Soon they were joined by their families and moved into city centres that car-owning “autochtones” had abandoned. Superdiversity, the series concluded, is Flanders’ irreversible fate.

This is a long way from “the story of the historical and cultural development of Flanders as a European nation” which the Flemish government might have hoped to get. What is positive and reassuring about this distance is that it shows that the generous funding did not interfere with the autonomy of the journalists or the integrity of the historians involved.

But should the distance not have been somewhat smaller? Once a territorially defined community is given significant political powers, it is no doubt salutary that its citizens should be given the historical knowledge that enables them to make more sense of the vestiges of a more or less remote past that surround them, from street names to industrial ruins. But it is just as important for them to understand how and why history turned them into a political community.
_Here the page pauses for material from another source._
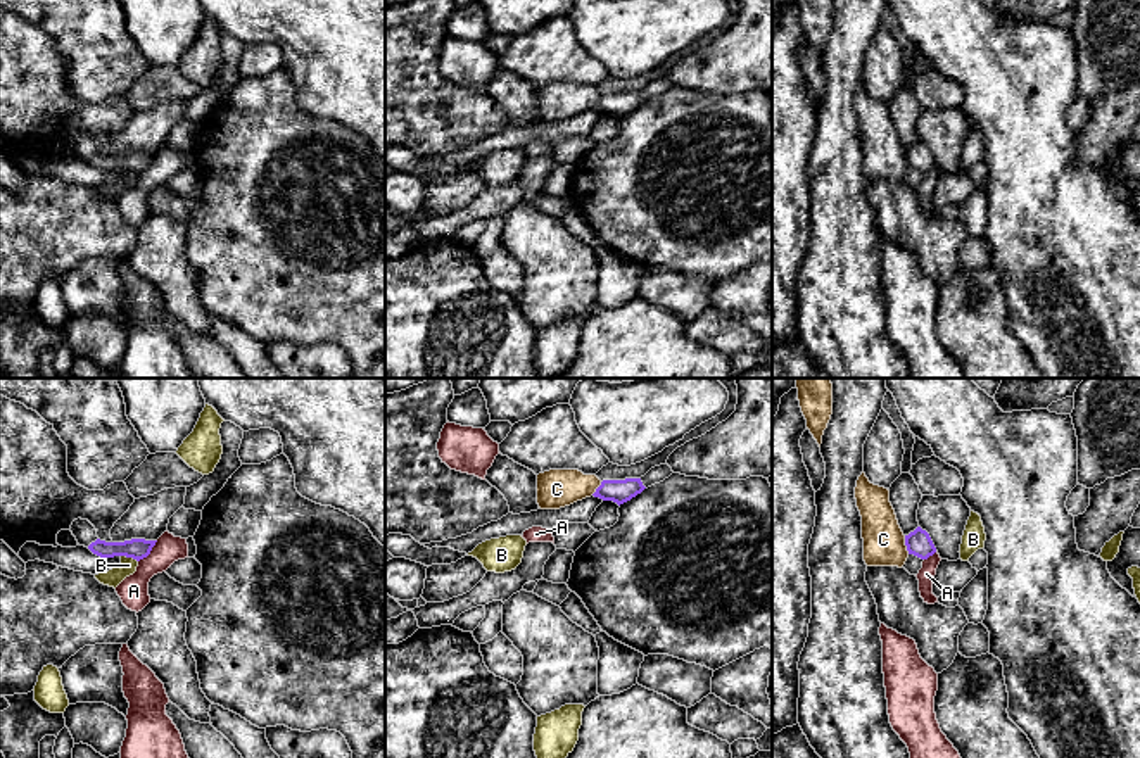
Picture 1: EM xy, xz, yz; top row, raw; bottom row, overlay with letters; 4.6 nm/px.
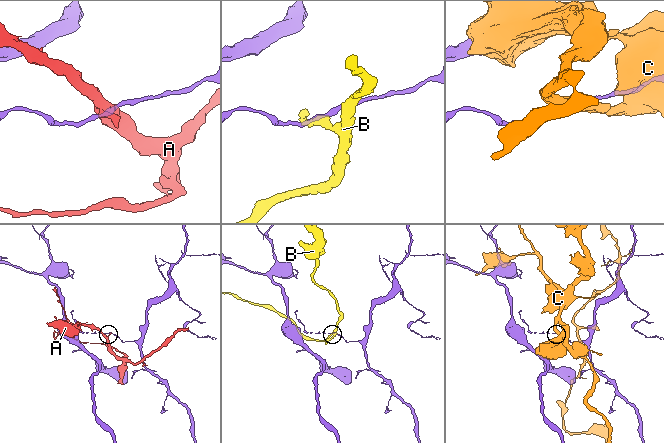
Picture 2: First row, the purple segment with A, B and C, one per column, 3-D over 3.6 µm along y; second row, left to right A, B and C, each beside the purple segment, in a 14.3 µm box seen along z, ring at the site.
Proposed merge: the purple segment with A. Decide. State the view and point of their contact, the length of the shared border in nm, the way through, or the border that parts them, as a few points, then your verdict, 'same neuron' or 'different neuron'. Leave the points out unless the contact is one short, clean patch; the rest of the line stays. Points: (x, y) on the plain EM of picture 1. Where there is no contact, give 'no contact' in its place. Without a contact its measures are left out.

In the case of Flanders, this would include an account of the oppression of Flanders’ population by a Francophone bourgeoisie and state apparatus in the 19th century, the struggle for the gradual replacement of French by Dutch at all levels of education, the expulsion of my university (the Francophone UCLouvain) from the Flemish city of Leuven in 1968, the creation of the Flemish region in 1979, and the official transformation of Belgium into a federal state in 1994.

Inserting some of this in “Het verhaal van Vlaanderen” would legitimately have made the series and especially its final episode a bit more “the story of Flanders”, rather than just an overview of some of the things that took place in the territory that is now the Flemish region and that barely differ from what happened elsewhere in Western Europe.

Needless to say, what Flanders can legitimately do, the other components of our federal state can also legitimately do. As democratic communities with significant powers, the Walloon and Brussels regions should also endeavour to strengthen their respective identities by recovering and disseminating both the multi-secular history of their territories and the more recent history of how they became what they are today.

There is nothing problematic, let alone obnoxious, about such an enterprise, providing it steers clear of exclusive nationalism: our “peoples” should be conceived as both multi-layered (Belgium and the EU are also our political communities) and inclusive (many of us were born elsewhere).

What form could this enterprise take where Brusssels is concerned? An expensive TV series is of course not the only option. Within their limits, documentaries such a Luc Jabon’s Bruxelles-Brussel, une traversée urbaine can contribute. As can museums that have a historical dimension, such as the Museum of the City of Brussels (on the Grand-Place) or Foyer’s Migration Museum (in Molenbeek).

So can also historical notices next to public monuments, especially those that cause some embarrassment, such as the cathedral’s 16th century stained glass windows celebrating a pogrom or the statue of openly xenophobic mayor Roger Nols in Schaarbeek’s town hall.

Unavoidably, Brussels’ European destiny would need to be given a key role. In 2003, the residents’ committee in Brussels’ European Quarter suggested that the European Commission display a history of the neighbourhood since the middle ages on the glass fence surrounding the Schuman side of the newly renovated Berlaymont building. Permission was granted for a period of eight months. Twenty years later, it is still there.

Encouraged by this experience, Brussels’s public transport company STIB agreed in 2018 to host and fund a huge “frieze” in Schuman metro station. It explains how a combination of chance and necessity gradually turned Brussels into the unchallenged political capital of the European Union and turned the Schuman neighbourhood into its “European quarter”.

Such reconstructions need to respect carefully established historical truth. But they can and must also select ruthlessly among the trillions of events that make up a territory’s past in order to help citizens make better sense of the present and build together a better future. Het Verhaal van Vlaanderen did some of that for Flanders. It could have done more. In a wide variety of ways, we Brusselers must keep doing that for Brussels too.